DOCUMENT SEGMENT:
A wallet that owns only fractions of primes
{p3,p5,p7} stores only those three entries. There is no global dense
vector per wallet, and no storage of factorization tables for arbitrary
integers.
All factorization work is performed during mining, on candidate
composite proofs. Wallets and nodes do not retain factorizations after
validation.
(3) On “Nash-stability” and Sybil behavior
Your concern about withholding composite proofs or submitting under
multiple pseudonyms is valid. The intention is not to claim that the
current mechanism is fully Sybil-resistant, but rather that the reward
function can be constructed so that honest participation is at least
competitive with strategic deviation.
I will rewrite this section to avoid the impression of a completed
game-theoretic treatment. A more formal analysis (utility functions,
adversary models, etc.) will appear in the next draft.
(4) On transparency and privacy
You correctly point out that a public ledger is traceable, as in
Bitcoin. That is by design: the base system is pseudonymous and
transparent, not anonymous.
However, the fungibility of prime fractions does introduce a mild form
of obfuscation: balances change prime composition over time, breaking a
simple “linear” asset history. This is not presented as a privacy
feature, but it does make heuristic chain analysis less direct than in
UTXO-based ledgers.
That said, the design can absolutely incorporate stronger,
well-established privacy mechanisms
I will add a short section discussing possible privacy extensions and
their implications.

TASK OBJECTIVE:
Reproduce the reply on the prime-fraction wallet design above word for word, from its first line to its last.

DATA SHOWN:
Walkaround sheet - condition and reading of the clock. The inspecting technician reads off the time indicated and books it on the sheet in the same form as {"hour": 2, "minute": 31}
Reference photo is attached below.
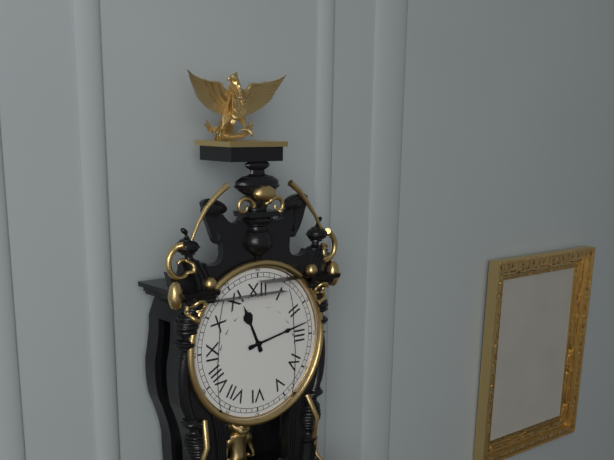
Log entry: {"hour": 11, "minute": 13}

FINISHED TASK:
A wallet that owns only fractions of primes
{p3,p5,p7} stores only those three entries. There is no global dense
vector per wallet, and no storage of factorization tables for arbitrary
integers.
All factorization work is performed during mining, on candidate
composite proofs. Wallets and nodes do not retain factorizations after
validation.
(3) On “Nash-stability” and Sybil behavior
Your concern about withholding composite proofs or submitting under
multiple pseudonyms is valid. The intention is not to claim that the
current mechanism is fully Sybil-resistant, but rather that the reward
function can be constructed so that honest participation is at least
competitive with strategic deviation.
I will rewrite this section to avoid the impression of a completed
game-theoretic treatment. A more formal analysis (utility functions,
adversary models, etc.) will appear in the next draft.
(4) On transparency and privacy
You correctly point out that a public ledger is traceable, as in
Bitcoin. That is by design: the base system is pseudonymous and
transparent, not anonymous.
However, the fungibility of prime fractions does introduce a mild form
of obfuscation: balances change prime composition over time, breaking a
simple “linear” asset history. This is not presented as a privacy
feature, but it does make heuristic chain analysis less direct than in
UTXO-based ledgers.
That said, the design can absolutely incorporate stronger,
well-established privacy mechanisms
I will add a short section discussing possible privacy extensions and
their implications.